---------- DATA LISTING ----------

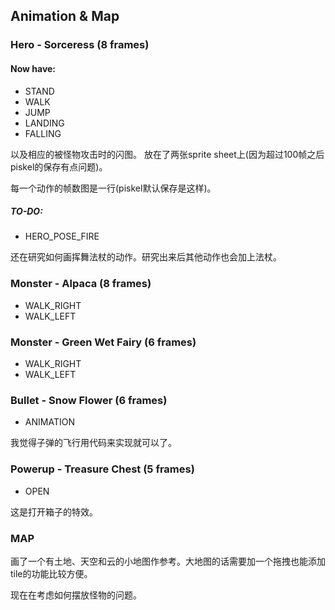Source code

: ## Animation & Map

### Hero - Sorceress (8 frames)

#### Now have:

- STAND
- WALK
- JUMP
- LANDING
- FALLING

以及相应的被怪物攻击时的闪图。
放在了两张sprite sheet上(因为超过100帧之后piskel的保存有点问题)。

每一个动作的帧数图是一行(piskel默认保存是这样)。

##### TO-DO:

- HERO_POSE_FIRE

还在研究如何画挥舞法杖的动作。研究出来后其他动作也会加上法杖。

### Monster - Alpaca (8 frames)

- WALK_RIGHT
- WALK_LEFT

### Monster - Green Wet Fairy (6 frames)

- WALK_RIGHT
- WALK_LEFT

### Bullet - Snow Flower (6 frames)

- ANIMATION

我觉得子弹的飞行用代码来实现就可以了。

### Powerup - Treasure Chest (5 frames)

- OPEN

这是打开箱子的特效。

### MAP 

画了一个有土地、天空和云的小地图作参考。大地图的话需要加一个拖拽也能添加tile的功能比较方便。

现在在考虑如何摆放怪物的问题。

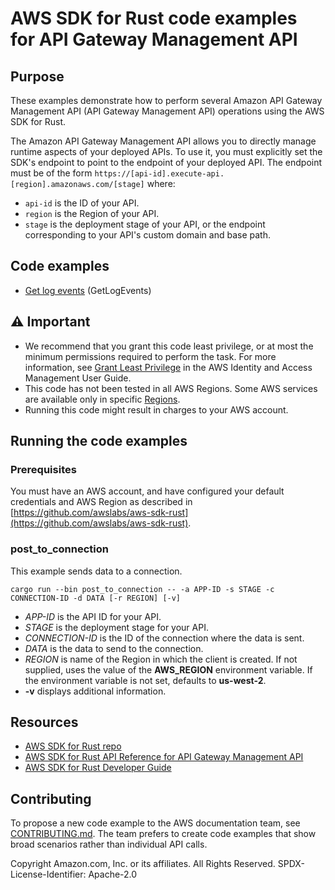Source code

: # AWS SDK for Rust code examples for API Gateway Management API

## Purpose

These examples demonstrate how to perform several Amazon API Gateway Management API (API Gateway Management API) operations using the AWS SDK for Rust.

The Amazon API Gateway Management API allows you to directly manage runtime aspects of your deployed APIs. To use it,
you must explicitly set the SDK's endpoint to point to the endpoint of your deployed API. The endpoint must be of the
form `https://[api-id].execute-api.[region].amazonaws.com/[stage]` where:

- `api-id` is the ID of your API.
- `region` is the Region of your API.
- `stage` is the deployment stage of your API,
  or the endpoint corresponding to your API's
  custom domain and base path.

## Code examples

- [Get log events](src/bin/get-log-events.rs) (GetLogEvents)

## ⚠ Important

- We recommend that you grant this code least privilege,
  or at most the minimum permissions required to perform the task.
  For more information, see
  [Grant Least Privilege](https://docs.aws.amazon.com/IAM/latest/UserGuide/best-practices.html#grant-least-privilege)
  in the AWS Identity and Access Management User Guide.
- This code has not been tested in all AWS Regions.
  Some AWS services are available only in specific
  [Regions](https://aws.amazon.com/about-aws/global-infrastructure/regional-product-services).
- Running this code might result in charges to your AWS account.

## Running the code examples

### Prerequisites

You must have an AWS account, and have configured your default credentials and AWS Region as described in [https://github.com/awslabs/aws-sdk-rust](https://github.com/awslabs/aws-sdk-rust).

### post_to_connection

This example sends data to a connection.

`cargo run --bin post_to_connection -- -a APP-ID -s STAGE -c CONNECTION-ID -d DATA [-r REGION] [-v]`

- _APP-ID_ is the API ID for your API.
- _STAGE_ is the deployment stage for your API.
- _CONNECTION-ID_ is the ID of the connection where the data is sent.
- _DATA_ is the data to send to the connection.
- _REGION_ is name of the Region in which the client is created.
  If not supplied, uses the value of the **AWS_REGION** environment variable.
  If the environment variable is not set, defaults to **us-west-2**.
- **-v** displays additional information.

## Resources

- [AWS SDK for Rust repo](https://github.com/awslabs/aws-sdk-rust)
- [AWS SDK for Rust API Reference for API Gateway Management API](https://docs.rs/aws-sdk-apigatewaymanagement)
- [AWS SDK for Rust Developer Guide](https://docs.aws.amazon.com/sdk-for-rust/latest/dg)

## Contributing

To propose a new code example to the AWS documentation team,
see [CONTRIBUTING.md](https://github.com/awsdocs/aws-doc-sdk-examples/blob/master/CONTRIBUTING.md).
The team prefers to create code examples that show broad scenarios rather than individual API calls.

Copyright Amazon.com, Inc. or its affiliates. All Rights Reserved. SPDX-License-Identifier: Apache-2.0
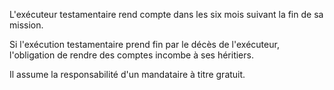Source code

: L'exécuteur testamentaire rend compte dans les six mois suivant la fin de sa mission.

Si l'exécution testamentaire prend fin par le décès de l'exécuteur, l'obligation de rendre des comptes incombe à ses héritiers.

Il assume la responsabilité d'un mandataire à titre gratuit.
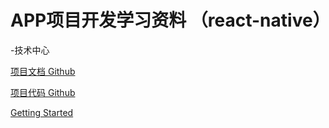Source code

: 

# APP项目开发学习资料 （react-native） <small></small>


-技术中心

[项目文档 Github](https://github.com/dcbase/studyDocsify.git)

[项目代码 Github](https://github.com/dcbase/baseApp.git)

[Getting Started](guide/desc)



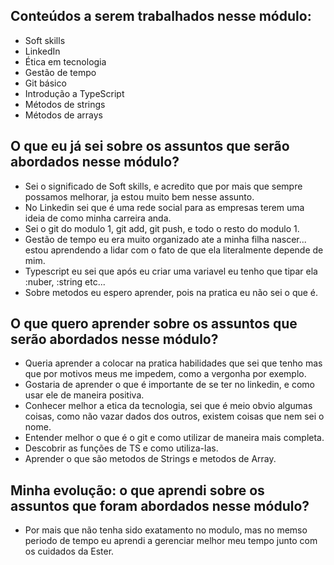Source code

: ## Conteúdos a serem trabalhados nesse módulo:

- Soft skills
- LinkedIn
- Ética em tecnologia
- Gestão de tempo
- Git básico
- Introdução a TypeScript
- Métodos de strings
- Métodos de arrays

## O que eu já sei sobre os assuntos que serão abordados nesse módulo?

- Sei o significado de Soft skills, e acredito que por mais que sempre possamos melhorar, ja estou muito bem nesse assunto.
- No Linkedin sei que é uma rede social para as empresas terem uma ideia de como minha carreira anda.
- Sei o git do modulo 1, git add, git push, e todo o resto do modulo 1.
- Gestão de tempo eu era muito organizado ate a minha filha nascer... estou aprendendo a lidar com o fato de que ela literalmente depende de mim.
- Typescript eu sei que após eu criar uma variavel eu tenho que tipar ela :nuber, :string etc...
- Sobre metodos eu espero aprender, pois na pratica eu não sei o que é.

## O que quero aprender sobre os assuntos que serão abordados nesse módulo?

- Queria aprender a colocar na pratica habilidades que sei que tenho mas que por motivos meus me impedem, como a vergonha por exemplo.
- Gostaria de aprender o que é importante de se ter no linkedin, e como usar ele de maneira positiva.
- Conhecer melhor a etica da tecnologia, sei que é meio obvio algumas coisas, como não vazar dados dos outros, existem coisas que nem sei o nome.
- Entender melhor o que é o git e como utilizar de maneira mais completa.
- Descobrir as funções de TS e como utiliza-las.
- Aprender o que são metodos de Strings e metodos de Array.

## Minha evolução: o que aprendi sobre os assuntos que foram abordados nesse módulo?

- Por mais que não tenha sido exatamento no modulo, mas no memso periodo de tempo eu aprendi a gerenciar melhor meu tempo junto com os cuidados da Ester.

----------

- WHAT YOU SHOULD DO -
Please reproduce the records above exactly, omitting every picture.

- RESULT OF THE EXERCISE -
Source code

: ## Animation & Map

### Hero - Sorceress (8 frames)

#### Now have:

- STAND
- WALK
- JUMP
- LANDING
- FALLING

以及相应的被怪物攻击时的闪图。
放在了两张sprite sheet上(因为超过100帧之后piskel的保存有点问题)。

每一个动作的帧数图是一行(piskel默认保存是这样)。

##### TO-DO:

- HERO_POSE_FIRE

还在研究如何画挥舞法杖的动作。研究出来后其他动作也会加上法杖。

### Monster - Alpaca (8 frames)

- WALK_RIGHT
- WALK_LEFT

### Monster - Green Wet Fairy (6 frames)

- WALK_RIGHT
- WALK_LEFT

### Bullet - Snow Flower (6 frames)

- ANIMATION

我觉得子弹的飞行用代码来实现就可以了。

### Powerup - Treasure Chest (5 frames)

- OPEN

这是打开箱子的特效。

### MAP 

画了一个有土地、天空和云的小地图作参考。大地图的话需要加一个拖拽也能添加tile的功能比较方便。

现在在考虑如何摆放怪物的问题。

Source code

: # AWS SDK for Rust code examples for API Gateway Management API

## Purpose

These examples demonstrate how to perform several Amazon API Gateway Management API (API Gateway Management API) operations using the AWS SDK for Rust.

The Amazon API Gateway Management API allows you to directly manage runtime aspects of your deployed APIs. To use it,
you must explicitly set the SDK's endpoint to point to the endpoint of your deployed API. The endpoint must be of the
form `https://[api-id].execute-api.[region].amazonaws.com/[stage]` where:

- `api-id` is the ID of your API.
- `region` is the Region of your API.
- `stage` is the deployment stage of your API,
  or the endpoint corresponding to your API's
  custom domain and base path.

## Code examples

- [Get log events](src/bin/get-log-events.rs) (GetLogEvents)

## ⚠ Important

- We recommend that you grant this code least privilege,
  or at most the minimum permissions required to perform the task.
  For more information, see
  [Grant Least Privilege](https://docs.aws.amazon.com/IAM/latest/UserGuide/best-practices.html#grant-least-privilege)
  in the AWS Identity and Access Management User Guide.
- This code has not been tested in all AWS Regions.
  Some AWS services are available only in specific
  [Regions](https://aws.amazon.com/about-aws/global-infrastructure/regional-product-services).
- Running this code might result in charges to your AWS account.

## Running the code examples

### Prerequisites

You must have an AWS account, and have configured your default credentials and AWS Region as described in [https://github.com/awslabs/aws-sdk-rust](https://github.com/awslabs/aws-sdk-rust).

### post_to_connection

This example sends data to a connection.

`cargo run --bin post_to_connection -- -a APP-ID -s STAGE -c CONNECTION-ID -d DATA [-r REGION] [-v]`

- _APP-ID_ is the API ID for your API.
- _STAGE_ is the deployment stage for your API.
- _CONNECTION-ID_ is the ID of the connection where the data is sent.
- _DATA_ is the data to send to the connection.
- _REGION_ is name of the Region in which the client is created.
  If not supplied, uses the value of the **AWS_REGION** environment variable.
  If the environment variable is not set, defaults to **us-west-2**.
- **-v** displays additional information.

## Resources

- [AWS SDK for Rust repo](https://github.com/awslabs/aws-sdk-rust)
- [AWS SDK for Rust API Reference for API Gateway Management API](https://docs.rs/aws-sdk-apigatewaymanagement)
- [AWS SDK for Rust Developer Guide](https://docs.aws.amazon.com/sdk-for-rust/latest/dg)

## Contributing

To propose a new code example to the AWS documentation team,
see [CONTRIBUTING.md](https://github.com/awsdocs/aws-doc-sdk-examples/blob/master/CONTRIBUTING.md).
The team prefers to create code examples that show broad scenarios rather than individual API calls.

Copyright Amazon.com, Inc. or its affiliates. All Rights Reserved. SPDX-License-Identifier: Apache-2.0
Source code

: L'exécuteur testamentaire rend compte dans les six mois suivant la fin de sa mission.

Si l'exécution testamentaire prend fin par le décès de l'exécuteur, l'obligation de rendre des comptes incombe à ses héritiers.

Il assume la responsabilité d'un mandataire à titre gratuit.
Source code

: 

# APP项目开发学习资料 （react-native） <small></small>


-技术中心

[项目文档 Github](https://github.com/dcbase/studyDocsify.git)

[项目代码 Github](https://github.com/dcbase/baseApp.git)

[Getting Started](guide/desc)



Source code

: ## Conteúdos a serem trabalhados nesse módulo:

- Soft skills
- LinkedIn
- Ética em tecnologia
- Gestão de tempo
- Git básico
- Introdução a TypeScript
- Métodos de strings
- Métodos de arrays

## O que eu já sei sobre os assuntos que serão abordados nesse módulo?

- Sei o significado de Soft skills, e acredito que por mais que sempre possamos melhorar, ja estou muito bem nesse assunto.
- No Linkedin sei que é uma rede social para as empresas terem uma ideia de como minha carreira anda.
- Sei o git do modulo 1, git add, git push, e todo o resto do modulo 1.
- Gestão de tempo eu era muito organizado ate a minha filha nascer... estou aprendendo a lidar com o fato de que ela literalmente depende de mim.
- Typescript eu sei que após eu criar uma variavel eu tenho que tipar ela :nuber, :string etc...
- Sobre metodos eu espero aprender, pois na pratica eu não sei o que é.

## O que quero aprender sobre os assuntos que serão abordados nesse módulo?

- Queria aprender a colocar na pratica habilidades que sei que tenho mas que por motivos meus me impedem, como a vergonha por exemplo.
- Gostaria de aprender o que é importante de se ter no linkedin, e como usar ele de maneira positiva.
- Conhecer melhor a etica da tecnologia, sei que é meio obvio algumas coisas, como não vazar dados dos outros, existem coisas que nem sei o nome.
- Entender melhor o que é o git e como utilizar de maneira mais completa.
- Descobrir as funções de TS e como utiliza-las.
- Aprender o que são metodos de Strings e metodos de Array.

## Minha evolução: o que aprendi sobre os assuntos que foram abordados nesse módulo?

- Por mais que não tenha sido exatamento no modulo, mas no memso periodo de tempo eu aprendi a gerenciar melhor meu tempo junto com os cuidados da Ester.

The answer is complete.